Watie’s force reportedly fought in more battles west of the Mississippi River than any other unit. He took part in what is considered to be the most famous Confederate victory in Indian Territory, the Second Battle of Cabin Creek, on September 19, 1864. Generals Watie and Richard Gano led a raid that captured a Union wagon train and netted approximately $1 million worth of wagons, mules, commissary supplies and other needed items.
The Confederate Army put Watie in command of the Indian Division of Indian Territory in February 1865. By then, however, the Confederates were no longer able to fight in the territory effectively. On June 23, at Doaksville in the Choctaw Nation (also now Oklahoma), three weeks after Gen. Smith surrendered, Gen. Watie signed a cease-fire agreement with Union representatives for his command.
Thus, he was the last Confederate general still in the field to surrender — and that, technically, if not officially, was the end of the Civil War.
After the war, Watie was a member of the Cherokee delegation to the Southern Treaty Commission, which renegotiated treaties with the United States. From then on, he tried to stay out of politics and rebuild his fortunes. He returned to his farm on Honey Creek, where he died on September 9, 1871. Watie was buried in the old Ridge Cemetery, later called Polson’s Cemetery, as a citizen of the Cherokee Nation.
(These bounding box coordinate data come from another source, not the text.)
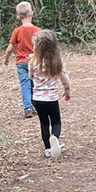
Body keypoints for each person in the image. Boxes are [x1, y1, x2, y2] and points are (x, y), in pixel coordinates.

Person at [29, 29, 71, 158]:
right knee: (56, 122)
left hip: (37, 98)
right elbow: (65, 79)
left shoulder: (33, 62)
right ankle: (55, 139)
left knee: (44, 123)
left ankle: (47, 149)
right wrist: (67, 91)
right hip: (51, 98)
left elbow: (30, 76)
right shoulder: (56, 63)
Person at [4, 1, 41, 117]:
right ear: (32, 14)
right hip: (35, 62)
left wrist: (6, 58)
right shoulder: (38, 30)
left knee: (25, 84)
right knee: (35, 85)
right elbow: (41, 47)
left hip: (21, 62)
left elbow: (10, 48)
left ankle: (28, 108)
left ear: (18, 17)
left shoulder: (17, 31)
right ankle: (35, 106)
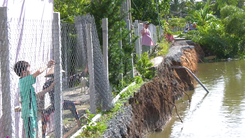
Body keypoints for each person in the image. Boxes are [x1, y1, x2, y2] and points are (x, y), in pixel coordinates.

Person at [41, 65, 88, 138]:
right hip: (56, 104)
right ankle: (43, 135)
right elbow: (72, 78)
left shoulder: (57, 81)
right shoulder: (50, 83)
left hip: (59, 103)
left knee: (71, 104)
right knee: (45, 115)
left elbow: (72, 78)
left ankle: (79, 123)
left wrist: (83, 72)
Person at [14, 60, 55, 138]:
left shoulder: (27, 84)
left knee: (32, 133)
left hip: (31, 113)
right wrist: (47, 65)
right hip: (29, 114)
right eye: (29, 70)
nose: (31, 72)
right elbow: (38, 72)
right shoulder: (24, 81)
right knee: (31, 135)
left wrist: (50, 87)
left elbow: (36, 95)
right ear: (24, 72)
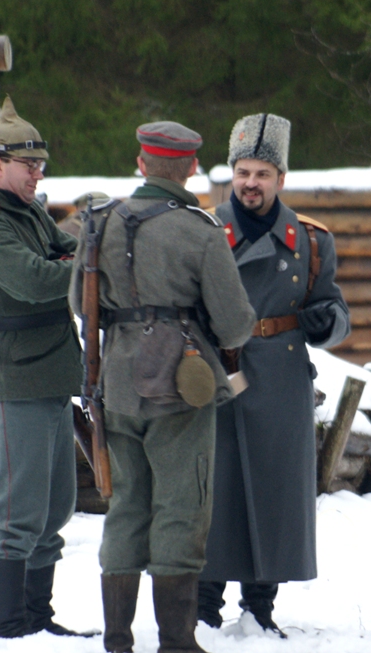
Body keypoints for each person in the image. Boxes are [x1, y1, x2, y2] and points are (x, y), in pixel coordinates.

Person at [70, 122, 257, 653]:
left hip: (118, 384)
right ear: (192, 167)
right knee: (182, 506)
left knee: (127, 504)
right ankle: (177, 640)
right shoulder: (199, 230)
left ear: (141, 163)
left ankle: (117, 638)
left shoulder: (99, 223)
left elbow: (77, 306)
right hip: (182, 385)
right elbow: (236, 324)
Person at [197, 113, 351, 635]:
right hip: (216, 373)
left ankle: (259, 608)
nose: (250, 183)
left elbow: (335, 308)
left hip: (282, 377)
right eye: (243, 172)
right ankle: (202, 606)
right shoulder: (203, 230)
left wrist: (326, 322)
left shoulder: (310, 241)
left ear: (281, 179)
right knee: (215, 491)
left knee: (274, 491)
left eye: (262, 173)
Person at [0, 96, 93, 639]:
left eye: (41, 165)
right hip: (15, 377)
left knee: (55, 508)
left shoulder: (28, 210)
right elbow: (38, 281)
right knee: (18, 513)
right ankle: (9, 624)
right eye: (28, 165)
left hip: (52, 373)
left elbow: (65, 253)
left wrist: (66, 260)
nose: (38, 174)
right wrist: (69, 263)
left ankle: (39, 617)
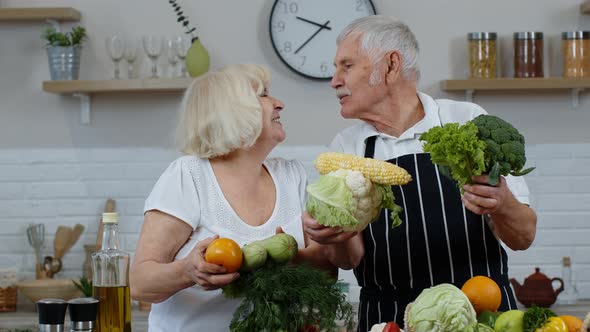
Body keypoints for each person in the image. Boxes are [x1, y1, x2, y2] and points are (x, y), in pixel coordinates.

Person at [303, 15, 537, 331]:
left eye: (346, 66)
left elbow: (523, 237)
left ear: (390, 65)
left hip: (480, 314)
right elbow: (349, 260)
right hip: (388, 320)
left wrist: (503, 203)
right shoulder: (347, 146)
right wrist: (333, 236)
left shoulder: (466, 120)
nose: (334, 80)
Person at [130, 64, 334, 332]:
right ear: (232, 113)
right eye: (263, 95)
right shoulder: (189, 175)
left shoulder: (290, 175)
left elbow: (327, 274)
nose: (279, 104)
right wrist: (187, 271)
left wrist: (286, 258)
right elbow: (140, 283)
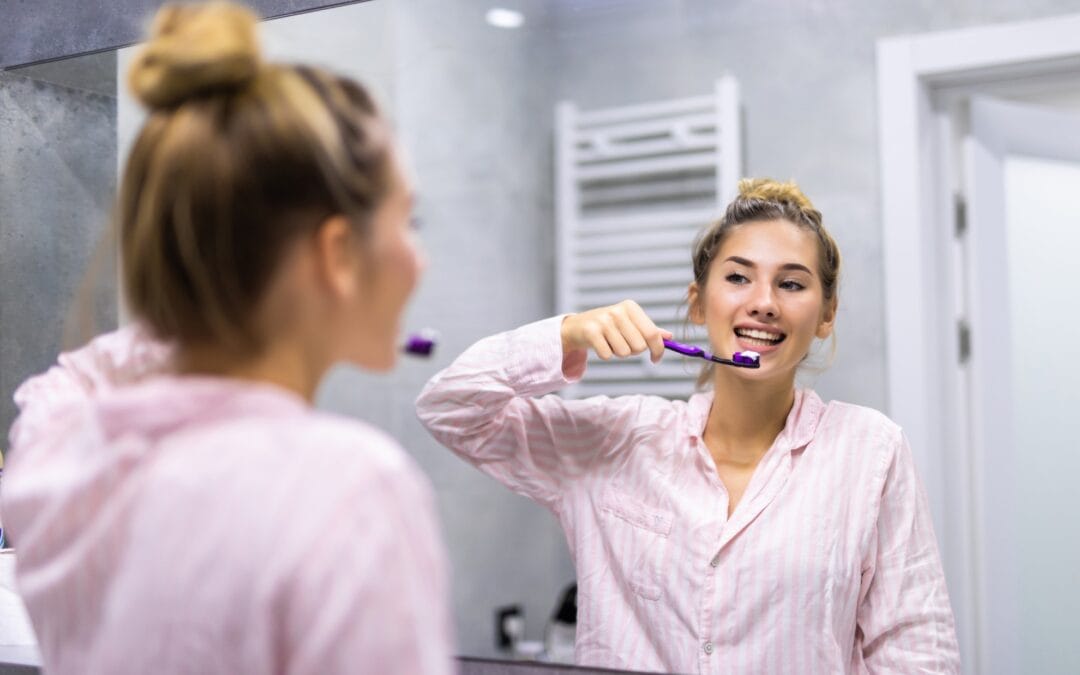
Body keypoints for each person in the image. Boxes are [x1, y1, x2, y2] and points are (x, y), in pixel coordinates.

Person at [1, 3, 453, 673]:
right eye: (406, 222)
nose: (421, 259)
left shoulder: (63, 464)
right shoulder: (348, 488)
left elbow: (59, 390)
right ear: (334, 254)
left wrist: (204, 307)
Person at [416, 178, 960, 673]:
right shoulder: (616, 439)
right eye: (738, 277)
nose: (763, 303)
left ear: (826, 315)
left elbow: (915, 651)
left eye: (791, 285)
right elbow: (450, 407)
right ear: (698, 305)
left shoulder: (871, 452)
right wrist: (565, 334)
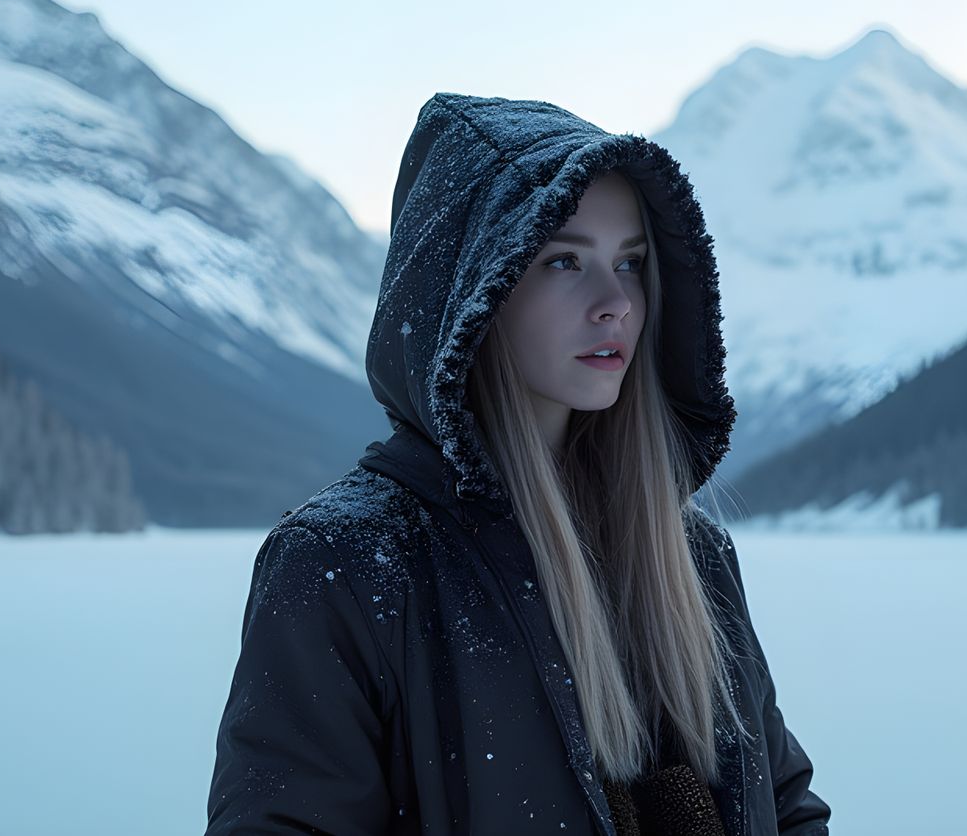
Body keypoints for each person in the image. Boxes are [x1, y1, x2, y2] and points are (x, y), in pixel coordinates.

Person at [205, 93, 831, 835]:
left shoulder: (690, 557)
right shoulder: (347, 566)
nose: (616, 304)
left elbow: (786, 809)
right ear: (473, 286)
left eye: (630, 263)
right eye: (564, 260)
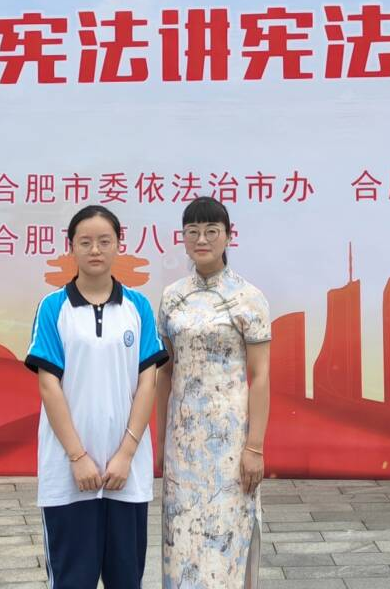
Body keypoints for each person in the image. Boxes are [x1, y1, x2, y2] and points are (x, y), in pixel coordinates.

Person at [24, 205, 168, 589]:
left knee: (126, 580)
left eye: (105, 241)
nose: (95, 250)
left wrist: (125, 455)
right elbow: (49, 386)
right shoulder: (53, 307)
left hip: (126, 474)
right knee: (72, 580)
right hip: (68, 475)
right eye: (85, 242)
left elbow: (148, 383)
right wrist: (78, 457)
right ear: (70, 246)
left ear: (119, 245)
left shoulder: (138, 307)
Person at [156, 196, 270, 588]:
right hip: (182, 444)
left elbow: (261, 376)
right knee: (182, 540)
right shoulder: (172, 297)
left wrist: (254, 447)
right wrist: (162, 440)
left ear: (228, 236)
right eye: (193, 232)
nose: (201, 239)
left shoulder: (248, 298)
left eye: (211, 231)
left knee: (227, 536)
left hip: (230, 444)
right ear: (183, 238)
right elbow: (166, 371)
I can’t resist a couple of footnote-like facts: In the Clint Eastwood movie “The Outlaw Josie Wales,” set after the Civil War, the character of “Lone Watie” was played by Chief Dan George, who was mostly known for the film “Little Big Man.”
And on June 13, 2020, prompted by the George Floyd protests, a 1921 monument to Stand Watie and a 1913 monument to Confederate soldiers were removed from the Cherokee Capitol grounds in Tahlequah. The monuments remain in storage.